PROVIDED TEXT:
-.-.-

Re: [DISCUSS] have separate Flink distributions with built-in Hive dependencies

Stephan Ewen Wed, 05 Feb 2020 06:15:30 -0800

Some thoughts about other options we have:

  - Put fat/shaded jars for the common versions into "flink-shaded" and
offer them for download on the website, similar to pre-bundles Hadoop
versions.


  - Look at the Presto code (Metastore protocol) and see if we can reuse
that

  - Have a setup helper script that takes the versions and pulls the
required dependencies.

Can you share how can a "built-in" dependency could work, if there are so
many different conflicting versions?

Thanks,
Stephan


On Tue, Feb 4, 2020 at 12:59 PM Rui Li <[email protected]> wrote:

> Hi Stephan,
>
> As Jingsong stated, in our documentation the recommended way to add Hive
> deps is to use exactly what users have installed. It's just we ask users to
> manually add those jars, instead of automatically find them based on env
> variables. I prefer to keep it this way for a while, and see if there're
> real concerns/complaints from user feedbacks.
>
> Please also note the Hive jars are not the only ones needed to integrate
> with Hive, users have to make sure flink-connector-hive and Hadoop jars are
> in classpath too. So I'm afraid a single "HIVE" env variable wouldn't save
> all the manual work for our users.
>
> On Tue, Feb 4, 2020 at 5:54 PM Jingsong Li <[email protected]> wrote:
>
> > Hi all,
> >
> > For your information, we have document the dependencies detailed
> > information [1]. I think it's a lot clearer than before, but it's worse
> > than presto and spark (they avoid or have built-in hive dependency).

-.-.-

DATA SECTION:
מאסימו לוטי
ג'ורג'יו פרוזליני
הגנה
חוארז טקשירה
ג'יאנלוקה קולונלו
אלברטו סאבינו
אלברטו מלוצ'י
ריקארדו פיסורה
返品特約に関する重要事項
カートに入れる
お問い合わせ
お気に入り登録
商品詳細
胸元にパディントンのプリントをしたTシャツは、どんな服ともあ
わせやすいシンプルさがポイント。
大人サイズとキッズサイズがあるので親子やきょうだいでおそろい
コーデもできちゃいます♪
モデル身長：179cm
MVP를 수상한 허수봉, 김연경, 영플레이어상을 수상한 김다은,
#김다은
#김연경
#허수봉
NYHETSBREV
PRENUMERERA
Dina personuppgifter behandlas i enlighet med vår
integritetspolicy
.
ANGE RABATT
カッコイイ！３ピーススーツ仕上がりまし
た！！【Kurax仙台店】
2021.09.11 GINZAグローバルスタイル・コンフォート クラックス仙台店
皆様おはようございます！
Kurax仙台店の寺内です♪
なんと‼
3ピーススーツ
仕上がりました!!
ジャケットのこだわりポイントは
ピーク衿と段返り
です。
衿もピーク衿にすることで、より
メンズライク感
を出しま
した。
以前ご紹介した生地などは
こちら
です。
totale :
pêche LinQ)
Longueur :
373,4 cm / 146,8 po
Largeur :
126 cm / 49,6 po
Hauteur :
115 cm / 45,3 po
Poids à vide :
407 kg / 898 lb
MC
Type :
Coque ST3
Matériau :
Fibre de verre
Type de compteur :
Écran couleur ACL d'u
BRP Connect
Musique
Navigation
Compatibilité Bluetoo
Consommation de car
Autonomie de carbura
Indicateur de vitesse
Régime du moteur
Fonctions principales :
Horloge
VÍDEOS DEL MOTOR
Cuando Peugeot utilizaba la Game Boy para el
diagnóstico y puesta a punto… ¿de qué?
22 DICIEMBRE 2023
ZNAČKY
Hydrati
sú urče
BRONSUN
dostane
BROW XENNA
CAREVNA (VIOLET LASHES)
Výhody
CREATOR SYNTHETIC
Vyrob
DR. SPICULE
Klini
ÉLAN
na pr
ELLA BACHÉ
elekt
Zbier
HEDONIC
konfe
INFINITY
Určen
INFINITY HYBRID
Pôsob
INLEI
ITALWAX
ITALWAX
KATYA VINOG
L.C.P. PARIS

-.-.-

EXERCISES:
(a) In the Hive dependency thread, why does Rui Li doubt that a single "HIVE" environment variable would remove the manual setup for users?
(b) Write the next part of the Hive dependency thread, picking up after its final sentence.
The listing has nothing to do with the Hive dependency thread.

RESULTS:
(a) The Hive jars are not the only ones needed to integrate with Hive. Users also have to make sure the flink-connector-hive and Hadoop jars are on the classpath, so one variable wouldn't save all the manual work.

(b)
> >
> > I thought about Stephan's suggestion:
> > - The hive/lib has 200+ jars, but we only need hive-exec.jar or plus two
> > or three jars, if so many jars are introduced, maybe will there be a big
> > conflict.
> > - And hive/lib is not available on every machine. We need to upload so
> > many jars.
> > - A separate classloader maybe hard to work too, our flink-connector-hive
> > need hive jars, we may need to deal with flink-connector-hive jar spacial
> > too.
> > CC: Rui Li
> >
> > I think the best system to integrate with hive is presto, which only
> > connects hive metastore through thrift protocol. But I understand that it
> > costs a lot to rewrite the code.
> >
> > [1]
> >
> https://ci.apache.org/projects/flink/flink-docs-master/dev/table/hive/#dependencies
> >
> > Best,
> > Jingsong Lee
> >
> > On Tue, Feb 4, 2020 at 1:44 AM Stephan Ewen <[email protected]> wrote:
> >
> >> We have had much trouble in the past from "too deep too custom"
> >> integrations that everyone got out of the box, i.e., Hadoop.
> >> Flink has has such a broad spectrum of use cases, if we have custom
> build
> >> for every other framework in that spectrum, we'll be in trouble.
> >>
> >> So I would also be -1 for custom builds.
> >>
> >> Couldn't we do something similar as we started doing for Hadoop? Moving
> >> away from convenience downloads to allowing users to "export" their
> setup
> >> for Flink?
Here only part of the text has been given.